If the company, which is run by ‘Mr Paparazzi’ Darryn Lyons, is to avoid being issued with a winding-up order then it has until 5 October to pay.

News of the action comes two weeks after Press Gazette revealed that the  agency had warned staff “only essential payments for short-term ongoing trading are being made at present”.

Big Pictures owner Darryn Lyons at the Leveson Inquiry

Pycraft told Press Gazette: “My fear is that they are using money owned to me, and other photographers, to service their debt while they try to get a deal to sell the business. You can’t do that at everyone else’s expense.”

When we put the claims to Big Pictures, a spokeswoman said: “His [Pycraft’s] payment isn’t due until October, so quite frankly I would suggest you didn’t write anything because we might sue you if you write the wrong information.”

A statement later issued on behalf of Big Pictures accused Pycraft of posting “unauthorised pictures” on Facebook and said he was “subject to legal action”

We understand the picture in question is of an employee being handed Pycraft’s notice of intention at the Big Pictures office.

A statement issued on behalf of Big Pictures to Press Gazette said: “We have always done, and will continue to, pay all our freelance photographers and other suppilers [sic] in accordance with the terms and conditions of our written contractual obligations with them.

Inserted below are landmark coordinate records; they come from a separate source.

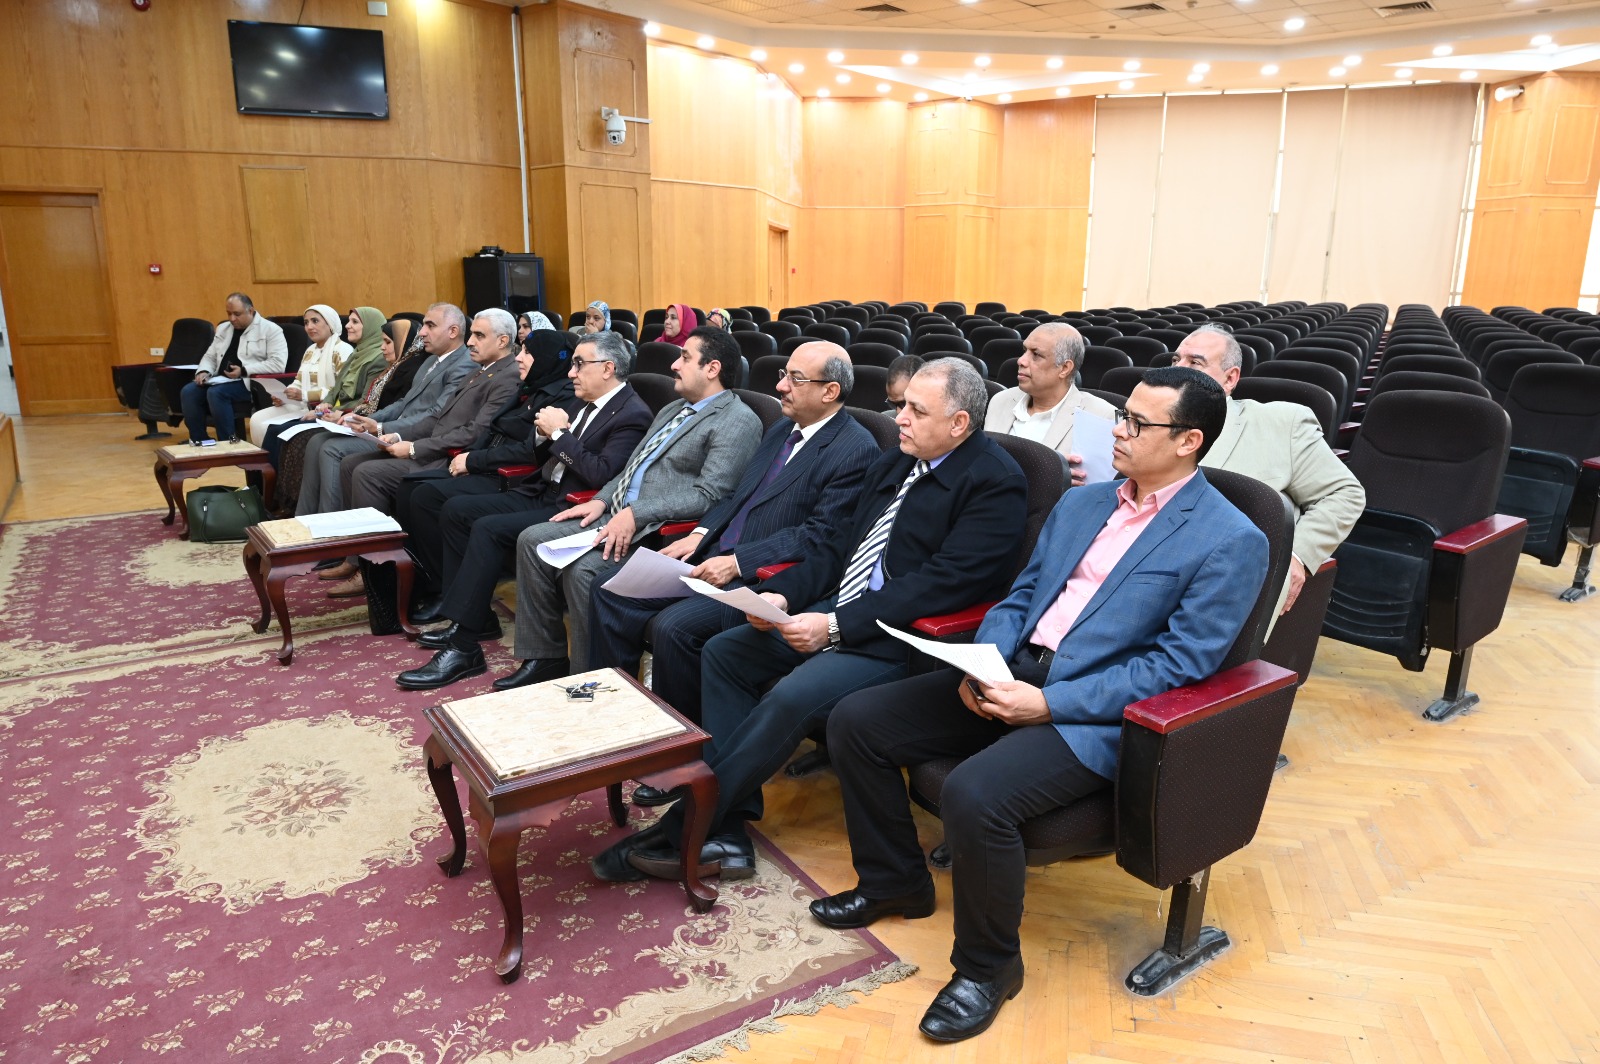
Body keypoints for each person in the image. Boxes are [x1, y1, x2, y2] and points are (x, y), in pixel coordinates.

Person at [814, 367, 1270, 1043]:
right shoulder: (1084, 503)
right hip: (1013, 673)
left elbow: (1175, 668)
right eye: (1122, 415)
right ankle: (894, 882)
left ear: (1188, 441)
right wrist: (985, 663)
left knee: (974, 792)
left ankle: (988, 968)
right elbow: (1021, 596)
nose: (1117, 429)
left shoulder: (1230, 538)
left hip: (1094, 713)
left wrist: (1049, 703)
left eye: (1136, 423)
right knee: (856, 721)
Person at [589, 358, 1028, 887]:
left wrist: (834, 624)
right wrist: (782, 594)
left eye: (916, 410)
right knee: (725, 653)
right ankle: (728, 822)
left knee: (790, 696)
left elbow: (939, 585)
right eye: (902, 406)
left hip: (901, 640)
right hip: (837, 611)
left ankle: (684, 828)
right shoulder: (898, 460)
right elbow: (839, 547)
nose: (900, 418)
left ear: (958, 423)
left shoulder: (995, 482)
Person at [587, 340, 880, 731]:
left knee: (674, 628)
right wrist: (701, 532)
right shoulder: (783, 429)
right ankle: (612, 716)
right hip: (713, 554)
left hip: (758, 578)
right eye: (784, 375)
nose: (780, 386)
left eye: (795, 379)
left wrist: (739, 562)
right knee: (609, 589)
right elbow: (735, 496)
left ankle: (681, 742)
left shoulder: (856, 449)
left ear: (830, 391)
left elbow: (819, 536)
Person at [492, 326, 763, 691]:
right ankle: (545, 657)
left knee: (583, 572)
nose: (674, 364)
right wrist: (602, 499)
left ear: (712, 369)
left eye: (685, 357)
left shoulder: (737, 420)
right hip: (615, 513)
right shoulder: (673, 408)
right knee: (532, 540)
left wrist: (637, 513)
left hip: (655, 530)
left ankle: (591, 679)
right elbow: (630, 468)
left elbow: (711, 495)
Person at [393, 331, 653, 689]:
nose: (572, 373)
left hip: (574, 507)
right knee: (456, 510)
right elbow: (538, 453)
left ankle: (464, 645)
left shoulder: (632, 413)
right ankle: (471, 616)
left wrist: (559, 435)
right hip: (540, 490)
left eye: (580, 364)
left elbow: (601, 474)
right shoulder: (582, 401)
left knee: (487, 529)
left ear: (608, 368)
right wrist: (545, 435)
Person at [1173, 322, 1365, 616]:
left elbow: (1344, 494)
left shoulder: (1280, 425)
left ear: (1230, 378)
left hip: (1224, 586)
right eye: (1175, 360)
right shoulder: (1145, 422)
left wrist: (1296, 555)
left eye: (1195, 363)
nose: (1178, 370)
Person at [397, 326, 580, 612]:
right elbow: (492, 428)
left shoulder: (562, 397)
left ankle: (444, 590)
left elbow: (529, 451)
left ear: (545, 358)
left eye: (528, 352)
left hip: (511, 476)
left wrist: (473, 461)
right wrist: (470, 455)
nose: (519, 357)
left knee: (427, 497)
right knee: (409, 488)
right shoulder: (529, 386)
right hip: (487, 463)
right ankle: (423, 581)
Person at [330, 309, 524, 574]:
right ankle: (355, 558)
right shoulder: (481, 370)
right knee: (351, 464)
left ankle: (375, 569)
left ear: (502, 341)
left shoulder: (507, 375)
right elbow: (437, 417)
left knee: (367, 473)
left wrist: (413, 448)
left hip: (452, 458)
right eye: (472, 334)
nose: (470, 341)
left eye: (479, 335)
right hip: (435, 447)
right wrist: (395, 434)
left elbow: (476, 432)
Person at [296, 303, 473, 521]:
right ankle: (331, 524)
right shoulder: (431, 360)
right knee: (339, 457)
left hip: (419, 440)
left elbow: (437, 414)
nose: (423, 332)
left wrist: (381, 427)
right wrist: (368, 420)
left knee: (339, 454)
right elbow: (403, 402)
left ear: (453, 331)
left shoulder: (463, 365)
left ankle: (340, 528)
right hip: (397, 431)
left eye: (430, 325)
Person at [274, 316, 410, 515]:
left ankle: (327, 518)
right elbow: (341, 391)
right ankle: (303, 515)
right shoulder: (373, 361)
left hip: (381, 429)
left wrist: (347, 415)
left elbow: (390, 406)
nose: (383, 347)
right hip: (355, 419)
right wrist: (331, 408)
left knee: (326, 446)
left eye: (388, 342)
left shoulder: (392, 365)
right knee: (307, 439)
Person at [983, 322, 1115, 486]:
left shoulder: (1101, 417)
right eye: (1024, 351)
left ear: (1064, 368)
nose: (1021, 361)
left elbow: (1097, 490)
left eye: (1036, 355)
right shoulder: (1000, 400)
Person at [180, 292, 288, 444]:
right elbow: (210, 356)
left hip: (249, 382)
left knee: (216, 393)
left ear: (250, 311)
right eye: (229, 313)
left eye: (237, 314)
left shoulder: (271, 330)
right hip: (219, 379)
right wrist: (204, 371)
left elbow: (278, 364)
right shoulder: (223, 328)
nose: (232, 318)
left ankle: (228, 443)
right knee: (189, 391)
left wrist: (244, 370)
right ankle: (200, 441)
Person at [247, 304, 352, 444]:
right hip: (302, 404)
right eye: (306, 322)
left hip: (324, 409)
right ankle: (264, 458)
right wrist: (285, 394)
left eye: (315, 321)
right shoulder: (310, 350)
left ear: (330, 323)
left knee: (270, 428)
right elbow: (299, 380)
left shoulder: (343, 350)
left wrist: (304, 395)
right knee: (257, 419)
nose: (309, 327)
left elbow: (342, 391)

“Mr Pycrafrt [sic] does not seem to understand this. He seems to feel that he should be paid earlier than the terms of his contractual terms with the company allow, simply by virtue of being a nuisance, by constantly hanging around the door of our premises, acting childishly, posting unauthorised pictures on Facebook and shouting the loudest.

“We have explained this to Mr Pycraft on several occasions, but he does not seem to understand. 

“For your information, Mr Pycraft  is subject to legal action for the posting of the unauthorised photo on Facebook referred to above, and has also been banned from the company’s premises.

“You may publish what you wish, (as we as a media agency believe in the freedom of the press), but if anything you publish is factually incorrect (including Mr Pycraft’s ‘claims’), or libellous, we retain the right to sue you in court.”

Meanwhile, it has  emerged that the company’s chief executive, Nigel Regan, has left the company.